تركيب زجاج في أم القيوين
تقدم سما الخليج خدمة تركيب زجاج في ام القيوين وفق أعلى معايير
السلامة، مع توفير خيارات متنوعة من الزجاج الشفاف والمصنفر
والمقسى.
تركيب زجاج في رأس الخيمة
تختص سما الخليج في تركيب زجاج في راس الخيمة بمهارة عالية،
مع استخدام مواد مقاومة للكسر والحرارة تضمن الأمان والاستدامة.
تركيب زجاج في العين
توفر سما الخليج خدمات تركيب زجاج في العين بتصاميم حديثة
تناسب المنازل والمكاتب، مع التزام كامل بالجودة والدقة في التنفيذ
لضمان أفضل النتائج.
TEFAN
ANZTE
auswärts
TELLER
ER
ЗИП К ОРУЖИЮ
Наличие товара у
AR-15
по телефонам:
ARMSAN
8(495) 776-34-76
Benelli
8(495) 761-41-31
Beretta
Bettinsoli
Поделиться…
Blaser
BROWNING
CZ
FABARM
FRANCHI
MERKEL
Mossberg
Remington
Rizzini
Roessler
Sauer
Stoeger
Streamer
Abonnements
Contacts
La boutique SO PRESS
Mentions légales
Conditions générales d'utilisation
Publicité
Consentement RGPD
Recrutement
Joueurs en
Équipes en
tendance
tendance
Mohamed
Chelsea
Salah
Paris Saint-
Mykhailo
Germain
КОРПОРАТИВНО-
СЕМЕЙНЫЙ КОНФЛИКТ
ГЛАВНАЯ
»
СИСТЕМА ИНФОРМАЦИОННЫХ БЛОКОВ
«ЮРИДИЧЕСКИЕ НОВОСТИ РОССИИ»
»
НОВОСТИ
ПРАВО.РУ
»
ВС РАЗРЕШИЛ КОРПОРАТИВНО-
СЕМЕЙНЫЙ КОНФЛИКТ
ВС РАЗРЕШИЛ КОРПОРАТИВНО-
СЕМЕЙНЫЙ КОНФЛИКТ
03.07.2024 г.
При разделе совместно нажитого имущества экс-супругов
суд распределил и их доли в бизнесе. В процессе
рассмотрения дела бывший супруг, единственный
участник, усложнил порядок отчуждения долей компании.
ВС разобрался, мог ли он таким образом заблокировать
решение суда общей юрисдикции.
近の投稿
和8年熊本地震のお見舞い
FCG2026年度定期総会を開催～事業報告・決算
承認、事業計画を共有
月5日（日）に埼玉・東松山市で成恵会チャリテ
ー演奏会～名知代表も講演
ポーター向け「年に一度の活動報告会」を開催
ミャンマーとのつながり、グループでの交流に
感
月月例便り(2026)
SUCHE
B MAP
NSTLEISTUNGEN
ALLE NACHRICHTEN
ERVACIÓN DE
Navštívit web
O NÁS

++++++++

[Description of the task]:
Lay out the material above as a JSON list of strings, one string per line. Leave out any blank lines.

[Response to this task]:
[
  "تركيب زجاج في أم القيوين",
  "تقدم سما الخليج خدمة تركيب زجاج في ام القيوين وفق أعلى معايير",
  "السلامة، مع توفير خيارات متنوعة من الزجاج الشفاف والمصنفر",
  "والمقسى.",
  "تركيب زجاج في رأس الخيمة",
  "تختص سما الخليج في تركيب زجاج في راس الخيمة بمهارة عالية،",
  "مع استخدام مواد مقاومة للكسر والحرارة تضمن الأمان والاستدامة.",
  "تركيب زجاج في العين",
  "توفر سما الخليج خدمات تركيب زجاج في العين بتصاميم حديثة",
  "تناسب المنازل والمكاتب، مع التزام كامل بالجودة والدقة في التنفيذ",
  "لضمان أفضل النتائج.",
  "TEFAN",
  "ANZTE",
  "auswärts",
  "TELLER",
  "ER",
  "ЗИП К ОРУЖИЮ",
  "Наличие товара у",
  "AR-15",
  "по телефонам:",
  "ARMSAN",
  "8(495) 776-34-76",
  "Benelli",
  "8(495) 761-41-31",
  "Beretta",
  "Bettinsoli",
  "Поделиться…",
  "Blaser",
  "BROWNING",
  "CZ",
  "FABARM",
  "FRANCHI",
  "MERKEL",
  "Mossberg",
  "Remington",
  "Rizzini",
  "Roessler",
  "Sauer",
  "Stoeger",
  "Streamer",
  "Abonnements",
  "Contacts",
  "La boutique SO PRESS",
  "Mentions légales",
  "Conditions générales d'utilisation",
  "Publicité",
  "Consentement RGPD",
  "Recrutement",
  "Joueurs en",
  "Équipes en",
  "tendance",
  "tendance",
  "Mohamed",
  "Chelsea",
  "Salah",
  "Paris Saint-",
  "Mykhailo",
  "Germain",
  "КОРПОРАТИВНО-",
  "СЕМЕЙНЫЙ КОНФЛИКТ",
  "ГЛАВНАЯ",
  "»",
  "СИСТЕМА ИНФОРМАЦИОННЫХ БЛОКОВ",
  "«ЮРИДИЧЕСКИЕ НОВОСТИ РОССИИ»",
  "»",
  "НОВОСТИ",
  "ПРАВО.РУ",
  "»",
  "ВС РАЗРЕШИЛ КОРПОРАТИВНО-",
  "СЕМЕЙНЫЙ КОНФЛИКТ",
  "ВС РАЗРЕШИЛ КОРПОРАТИВНО-",
  "СЕМЕЙНЫЙ КОНФЛИКТ",
  "03.07.2024 г.",
  "При разделе совместно нажитого имущества экс-супругов",
  "суд распределил и их доли в бизнесе. В процессе",
  "рассмотрения дела бывший супруг, единственный",
  "участник, усложнил порядок отчуждения долей компании.",
  "ВС разобрался, мог ли он таким образом заблокировать",
  "решение суда общей юрисдикции.",
  "近の投稿",
  "和8年熊本地震のお見舞い",
  "FCG2026年度定期総会を開催～事業報告・決算",
  "承認、事業計画を共有",
  "月5日（日）に埼玉・東松山市で成恵会チャリテ",
  "ー演奏会～名知代表も講演",
  "ポーター向け「年に一度の活動報告会」を開催",
  "ミャンマーとのつながり、グループでの交流に",
  "感",
  "月月例便り(2026)",
  "SUCHE",
  "B MAP",
  "NSTLEISTUNGEN",
  "ALLE NACHRICHTEN",
  "ERVACIÓN DE",
  "Navštívit web",
  "O NÁS"
]